Supreme Court Raises Bar on Trial Experts

Wednesday, March 24, 1999

 

By DAVID G. SAVAGE, Times Staff Writer

WASHINGTON--The Supreme Court told federal trial judges Tuesday to screen out dubious testimony by all expert witnesses whose opinions are not based on solid science.

The 8-1 ruling, a clear victory for American manufacturers, will make it harder to sue the makers of everything from automobiles to medical devices and breast implants.

To win such lawsuits, injured persons must prove that defective products are responsible, and to do so they usually rely on hired experts. But the high court has shown a deep skepticism toward these hired courtroom experts.

Six years ago, the court said that judges should act as "gatekeepers" and carefully examine testimony from scientific experts. A chemist or medical researcher might have superb academic credentials, the court said, but that alone does not mean that his or her opinions about a new drug are scientifically valid.

Judges should look beyond scientists' qualifications and examine the basis of their conclusions, the court said in 1993.

Tuesday's ruling extends that rule of skepticism to all manner of experts, whether they are engineers, psychologists, accountants or handwriting analysts. Before they are permitted to testify to juries, experts must show that their opinions are based on "scientific principles," the justices said again Tuesday, not just a hunch based on years of practical experience.

The decision blocks the testimony in an Alabama court of a tire expert who, before examining a tire, concluded that it must have blown out because of a manufacturing defect rather than excessive wear. "I think this decision will greatly enhance the reliability of decision-making by juries. It will keep out a lot of crazy expert testimony we've seen," said Washington attorney Kenneth S. Geller, who represented the South Korean tire maker that was sued in the case.

Over the last decade, manufacturers have complained loudly about "junk science" in the courtroom. Their companies often have been wrongly held liable for selling defective products based on dubious trial testimony by hired experts, they have said. They have urged the court to set a high barrier that experts must surmount before they can offer their opinions in court. By contrast, trial lawyers have maintained that a jury should be allowed to hear experts from both sides and then weigh the conflicting testimony. "We believe this testimony should have been heard by the jury. [Until now], a basic tenet of the federal rules had been to let the evidence in, to let the jury sift through it and decide," said Sidney W. Jackson, a trial lawyer from Mobile, Ala.

Advocates for the big-business side of the "junk science" debate have pointed to lawsuits that drove off the market Bendectin, an anti-nausea drug that had been blamed for birth defects, as well as silicon breast implants, which were blamed for an array of crippling injuries suffered by women.

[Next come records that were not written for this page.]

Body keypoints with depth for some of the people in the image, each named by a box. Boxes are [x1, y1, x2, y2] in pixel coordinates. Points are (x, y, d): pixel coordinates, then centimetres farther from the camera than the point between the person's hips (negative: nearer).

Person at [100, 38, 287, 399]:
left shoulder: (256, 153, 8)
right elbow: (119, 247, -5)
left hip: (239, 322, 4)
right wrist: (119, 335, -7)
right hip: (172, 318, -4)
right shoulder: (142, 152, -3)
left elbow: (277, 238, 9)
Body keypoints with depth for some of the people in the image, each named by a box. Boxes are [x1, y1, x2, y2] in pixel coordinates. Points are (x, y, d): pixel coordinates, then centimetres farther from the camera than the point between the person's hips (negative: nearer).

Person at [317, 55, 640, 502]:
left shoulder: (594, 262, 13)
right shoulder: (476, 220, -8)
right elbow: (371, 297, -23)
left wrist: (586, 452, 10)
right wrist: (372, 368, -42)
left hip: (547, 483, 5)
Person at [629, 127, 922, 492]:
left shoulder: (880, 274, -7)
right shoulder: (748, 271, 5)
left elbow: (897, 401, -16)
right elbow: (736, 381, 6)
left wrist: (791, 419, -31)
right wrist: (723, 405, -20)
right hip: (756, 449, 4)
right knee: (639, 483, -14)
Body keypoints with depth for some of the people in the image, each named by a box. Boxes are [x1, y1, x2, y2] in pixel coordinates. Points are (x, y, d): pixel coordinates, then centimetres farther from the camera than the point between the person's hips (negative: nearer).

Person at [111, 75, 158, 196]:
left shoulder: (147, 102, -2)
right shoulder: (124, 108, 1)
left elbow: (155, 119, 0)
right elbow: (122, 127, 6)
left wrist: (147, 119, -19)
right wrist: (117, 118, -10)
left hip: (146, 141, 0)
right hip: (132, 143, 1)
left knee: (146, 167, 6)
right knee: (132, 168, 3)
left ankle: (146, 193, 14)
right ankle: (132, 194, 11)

In both instances, juries handed down big verdicts against the manufacturers. Key testimony was provided by medical experts, although their conclusions were later called into question by further scientific studies. The case that reached the high court began on July 6, 1993, when an Alabama family was returning home after a cross-country trip. Patrick Carmichael, the father, had recently purchased a used Ford Aerostar minivan with steel-belted tires made by the Kumho Tire Co. of South Korea. While he was driving on an interstate highway near Mobile, a rear tire blew out and the van rolled over, injuring seven members of the family and killing a young girl traveling with them. The families sued Ford, which paid a settlement, and the tire maker. They contended that the tire failed because of a defect.

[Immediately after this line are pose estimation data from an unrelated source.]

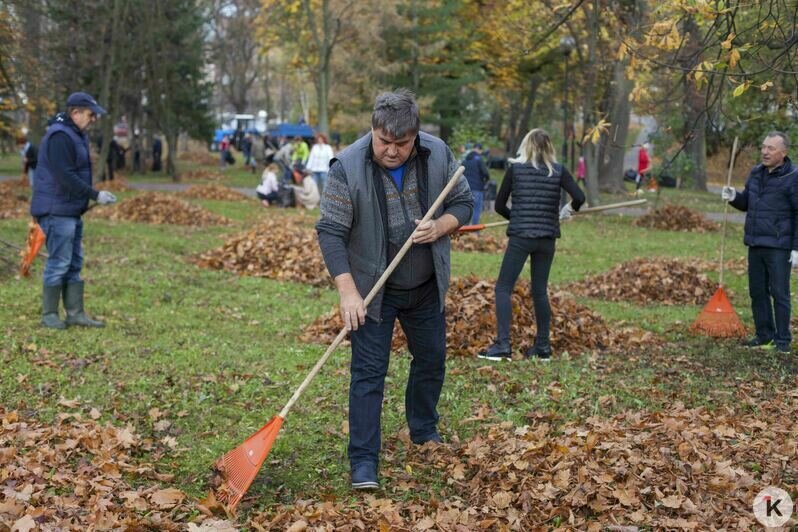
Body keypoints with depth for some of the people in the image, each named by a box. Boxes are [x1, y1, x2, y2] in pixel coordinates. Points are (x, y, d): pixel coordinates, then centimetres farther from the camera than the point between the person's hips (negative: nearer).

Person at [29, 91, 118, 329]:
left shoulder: (76, 135, 15)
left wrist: (91, 197, 14)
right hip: (56, 210, -10)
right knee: (59, 262, -5)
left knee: (74, 263, 10)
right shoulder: (59, 136, -18)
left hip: (71, 211, 10)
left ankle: (75, 313, 14)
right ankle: (49, 314, 4)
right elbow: (65, 177, -25)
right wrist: (95, 195, -23)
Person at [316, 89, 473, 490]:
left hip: (426, 288, 5)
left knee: (431, 360, 18)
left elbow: (463, 202, 4)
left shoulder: (438, 155, -8)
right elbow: (331, 232, -20)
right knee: (369, 372, -4)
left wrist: (441, 226, -18)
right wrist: (348, 292, -27)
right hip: (373, 290, -4)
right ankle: (364, 460, 2)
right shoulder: (348, 166, -20)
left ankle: (424, 432, 40)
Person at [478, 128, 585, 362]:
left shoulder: (515, 169, 0)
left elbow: (499, 205, 4)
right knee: (540, 290, 14)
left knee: (503, 288, 0)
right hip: (547, 237, 3)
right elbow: (579, 197, -7)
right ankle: (543, 346, 18)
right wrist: (567, 211, 13)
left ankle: (503, 345, -11)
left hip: (520, 237, -3)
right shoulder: (558, 171, 3)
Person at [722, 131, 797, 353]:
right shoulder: (756, 173, 10)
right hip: (755, 244, 7)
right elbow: (747, 203, 21)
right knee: (757, 292, 12)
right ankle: (764, 334, 23)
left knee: (779, 293, -1)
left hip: (779, 247, -7)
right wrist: (734, 197, -2)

The company said that the tire was old and worn and should have been replaced. The family's case depended on the testimony of Dennis Carlson, a former tire tester for Michelin America who had a degree in mechanical engineering. After looking at photographs of the tire, he wrote a report concluding that the tire was defective. Later, an hour before giving a deposition, he inspected the damaged tire briefly.

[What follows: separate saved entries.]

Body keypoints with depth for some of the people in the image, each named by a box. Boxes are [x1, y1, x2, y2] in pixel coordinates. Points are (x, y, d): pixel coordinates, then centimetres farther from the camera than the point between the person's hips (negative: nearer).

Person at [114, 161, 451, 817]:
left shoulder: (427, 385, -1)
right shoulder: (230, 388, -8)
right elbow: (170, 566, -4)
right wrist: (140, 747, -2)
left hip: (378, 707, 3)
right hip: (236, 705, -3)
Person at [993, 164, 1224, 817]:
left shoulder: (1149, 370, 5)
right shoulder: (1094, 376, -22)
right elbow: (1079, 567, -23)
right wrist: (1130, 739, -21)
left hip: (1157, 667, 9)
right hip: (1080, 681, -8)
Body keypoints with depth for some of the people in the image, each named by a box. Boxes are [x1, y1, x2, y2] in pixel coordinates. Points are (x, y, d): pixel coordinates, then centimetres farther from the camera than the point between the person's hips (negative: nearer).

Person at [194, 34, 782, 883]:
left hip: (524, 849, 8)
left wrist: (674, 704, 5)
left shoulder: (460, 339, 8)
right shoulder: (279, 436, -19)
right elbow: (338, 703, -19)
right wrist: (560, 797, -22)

Lawyers for the manufacturer, pointing to the Supreme Court's 1993 ruling, urged the judge to act as a "gatekeeper" and to bar Carlson from testifying. The judge agreed, saying that Carlson's opinions about the failed tire were "simply too unreliable, too speculative" to present as evidence.

The family appealed to the U.S. Court of Appeals in Atlanta, which reversed the trial judge and ruled that only "scientific" testimony must be carefully screened. It said that an expert's experience and observations can be valuable, even if they are not based on science. But the Supreme Court took up the tire manufacturer's appeal and came down squarely on the side of demanding "intellectual rigor" and "scientific reliability" for all expert testimony.